Sarkozy a été élu parce qu’il a parfaitement su coaguler le vote de la grande bourgeoisie et celui des petits commerçants et d’une partie des classes moyennes. Il y est parvenu, profitant de la droitisation générale de la société, en faisant usage d’un discours sécuritaire directement emprunté au Front national, en n’hésitant pas à réinsérer ouvertement les « sujets qui fâchent » (immigration et identité nationale) dans l’espace public, en promettant des baisses d’impôt et en multipliant les références à la nation pour répondre à la crise identitaire que connaît le pays.

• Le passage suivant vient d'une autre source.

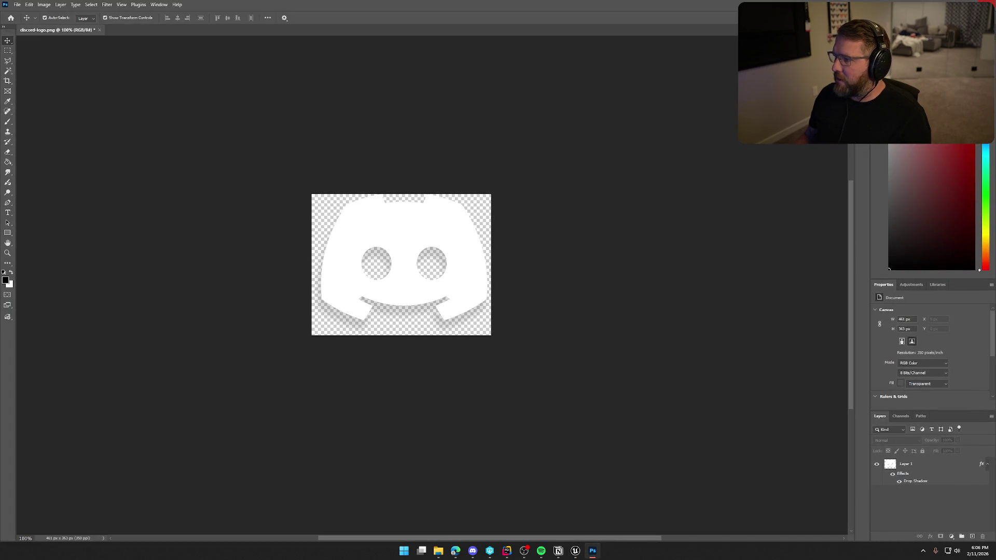
# - Close discord-logo.png, discarding its unsaved changes
pyautogui.press('ctrl+w')
pyautogui.press('n')
pyautogui.scroll(-10, 613, 323)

Parlant avec lyrisme de la France comme d’une banque qui lui aurait offert un découvert illimité, devenu provisoirement, grâce à son parolier, Henri Guaino, le chantre de l’identité française après être allé à Washington dire combien il aimait qu’on l’appelle « Sarko l’Américain », il est même allé jusqu’à célébrer l’alliance du sol et du sang : « Nul ne peut comprendre l’attachement charnel de tant de Français à la terre de France s’il ne se souvient pas que coule dans leurs veines du sang paysan voué pendant des siècles à féconder le sol français » (28 mars) ! L’effet cathartique qui en a résulté lui a permis de s’imposer comme le premier candidat d’une droite « décomplexée » élu depuis trente ans sans avoir à faire de concessions à la gauche et ni à mendier les voix du centre.

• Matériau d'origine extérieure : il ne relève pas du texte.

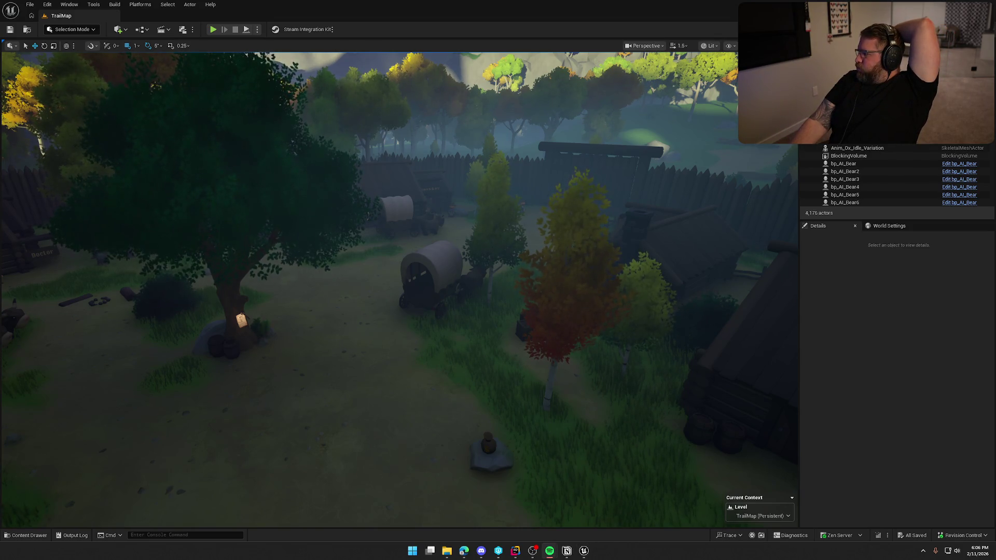
# - Focus the Unreal editor briefly, then return to Rider's PlayerControllerMain code
pyautogui.click(835, 351)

Candidat d’une droite affranchie du surmoi de gauche qui l’inhibait auparavant, appuyé par une énorme machine de guerre et de marketing, Sarkozy a fait campagne sur la valeur travail, en promettant à « la France qui se lève tôt » de favoriser ceux qui veulent « travailler plus pour gagner plus » – étant entendu que ceux qui n’ont pas pour but essentiel dans la vie de toujours « gagner plus » pourront être légitimement suspectés de paresse ou de fraude et laissés sur le bord du chemin. Aux classes moyennes, victimes à la fois de l’insécurité et de la rapacité du capital mondialisé, de la violence des banlieues et de la tyrannie du CAC 40, il a fait croire qu’il rétablirait l’ordre en luttant contre l’« assistanat » et en favorisant la « flexibilité ». Il annonçait en réalité l’instauration d’une société plus compétitive, plus dure, plus anxiogène, où la priorité sera donnée à l’efficacité et à la rentabilité sans considération des coûts sociaux. C’est le principe même de la « méritocratie » à l’américaine.
Tandis que la bourgeoisie libérale proche du capitalisme financier se reconnaissait d’instinct dans le projet de Nicolas Sarkozy (qui a a remporté dès le premier tour 64 % des suffrages dans le 16e arrondissement de Paris et 72,6 % à Neuilly), la petite et moyenne bourgeoisie autoritaire a vu en Sarkozy un Le Pen éligible – un candidat plus jeune que Le Pen, plus présentable et mieux en mesure d’appliquer son programme. C’est ainsi que Sarkozy a réussi à agréger deux électorats différents et aux intérêts matériels divergents, réussissant le prodige de séduire à la fois la droite sécuritaire et les cadres supérieurs gavés aux stock-options, les tenants de l’ordre moral et les night-clubbers de la jet society, ceux qui profitent de la mondialisation et ceux qui en sont les victimes, ceux qui se « lèvent tôt » et ceux qui se couchent au petit matin, le monde du travail et celui de Star Academy, les patrons du CAC 40 adeptes du darwinisme social et les classes moyennes inférieures porteuses d’une revendication individualiste-égalitaire qui se concilie très bien avec le culte du chef et le désir d’ordre et d’autorité. Un exploit qui se laisse à bien des égards comparer au vote Bush aux Etats-Unis.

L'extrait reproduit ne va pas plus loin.